GSA Annual Meeting in Phoenix, Arizona, USA - 2019

Paper No. 33-13
Presentation Time: 9:00 AM-5:30 PM


MCGILL, Ashley, WONG, Stephanie S. and YELDERMAN Jr., Joe C., Geosciences, Baylor University, One Bear Place #97354, Waco, TX 76798

A common way to analyze aquifer sustainability is to use average annual rainfall to produce average annual recharge. Although this may suffice for certain studies, it leaves data uncalculated in regard to timing and magnitude of both rainfall and hydrologic response. Specifically, the complete atmospheric picture leading to recharge events remains unclear. In areas such as central Texas, strong seasonality results in varying stress levels on aquifers, which directly relates to varying demands for water. While groundwater systems are known to recharge from rainfall, there is little published literature linking which storm types produce the most rainfall leading to aquifer recharge. Making this connection requires analysis of both National Oceanic and Atmospheric Administration (NOAA) historical data from the area as well as stream gauge and groundwater data. Understanding recharge with the addition of meteorological comprehension provides greater insight to aquifer dynamics such as what time of year recharge is greater, and more interestingly, why.

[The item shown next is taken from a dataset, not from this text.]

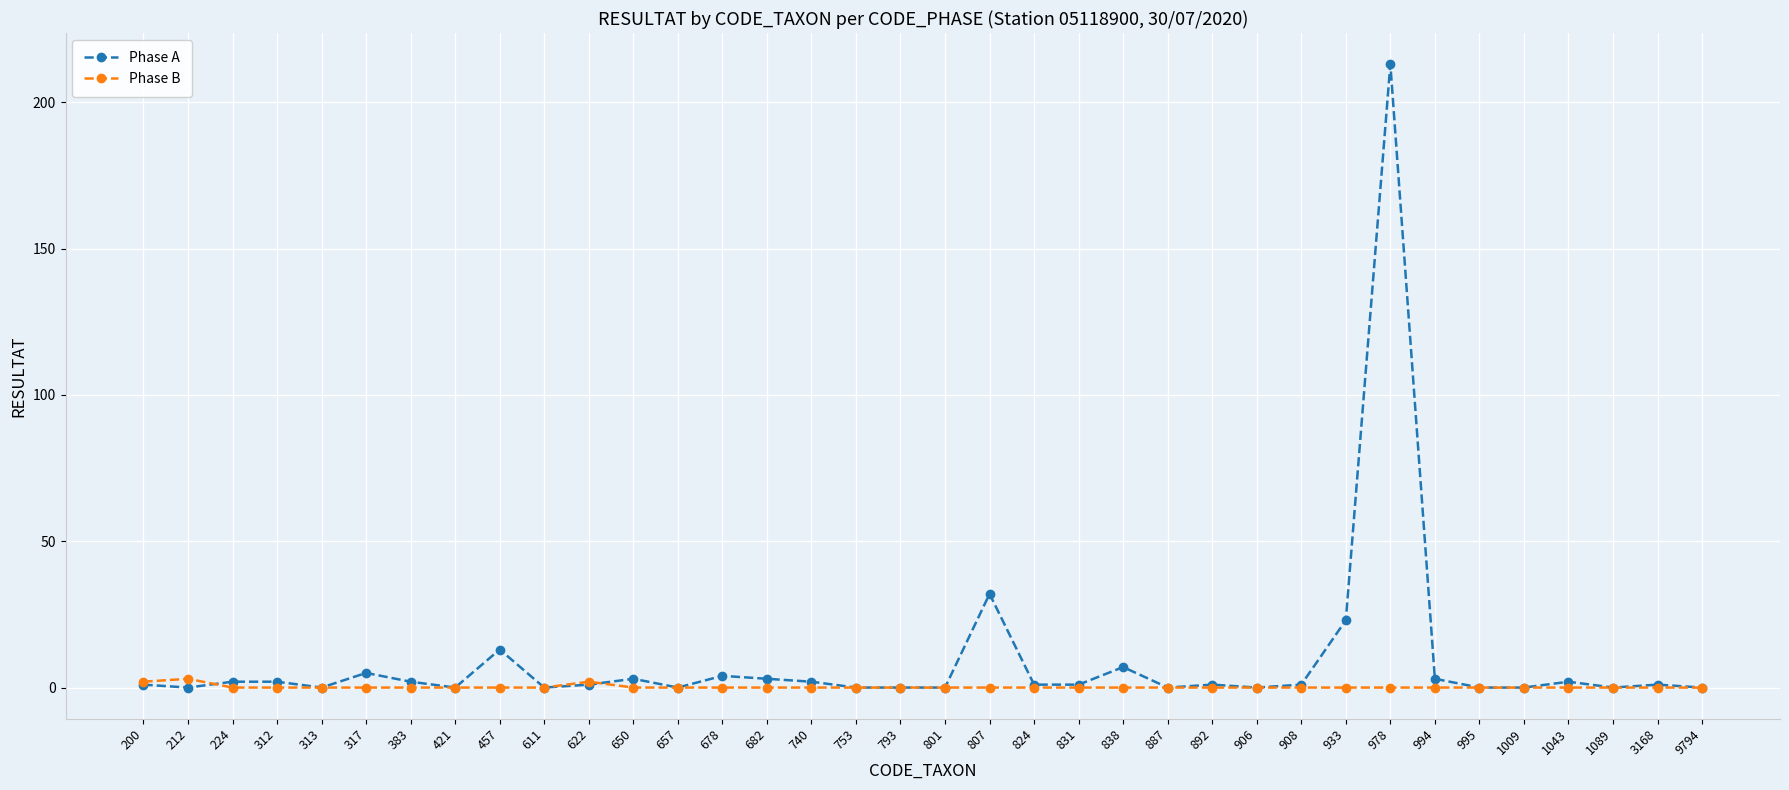

Reading left to right, what are all the values shown in this chart?

Phase A: 200=1	212=0	224=2	312=2	313=0	317=5	383=2	421=0	457=13	611=0	622=1	650=3	657=0	678=4	682=3	740=2	753=0	793=0	801=0	807=32	824=1	831=1	838=7	887=0	892=1	906=0	908=1	933=23	978=213	994=3	995=0	1009=0	1043=2	1089=0	3168=1	9794=0
Phase B: 200=2	212=3	224=0	312=0	313=0	317=0	383=0	421=0	457=0	611=0	622=2	650=0	657=0	678=0	682=0	740=0	753=0	793=0	801=0	807=0	824=0	831=0	838=0	887=0	892=0	906=0	908=0	933=0	978=0	994=0	995=0	1009=0	1043=0	1089=0	3168=0	9794=0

To ensure the most accurate representation of meteorological conditions, interpretation of diverse data sets is imperative. In this study, Meteorological Terminal Aviation Routine Weather Reports (METARs) from aerodromes surrounding the Salado Creek watershed of the Edwards Balcones Fault Zone aquifer were analyzed to determine storm timing and source type for each measured precipitation event gathered from the National Centers for Environmental Information (NCEI) Record of Climatological Observations Stations within the area of interest. Storm identities from each of these precipitation events, alongside rainfall quantity estimations from Weather Surveillance Radar-1988 Doppler (WSR-88D) data published by the National Weather Service (NWS) Next Generation Weather Radar (NEXRAD) program, were compared against USGS stream gauge data and groundwater levels to better understand the relationship between the magnitude of precipitation events resulting in hydrological response. Preliminary results indicate a clear seasonality for storm type occurrence. Information gained through the utilization of differing data sets provides insight into which storm types result in aquifer recharge as well as the time of year when most recharge occurs.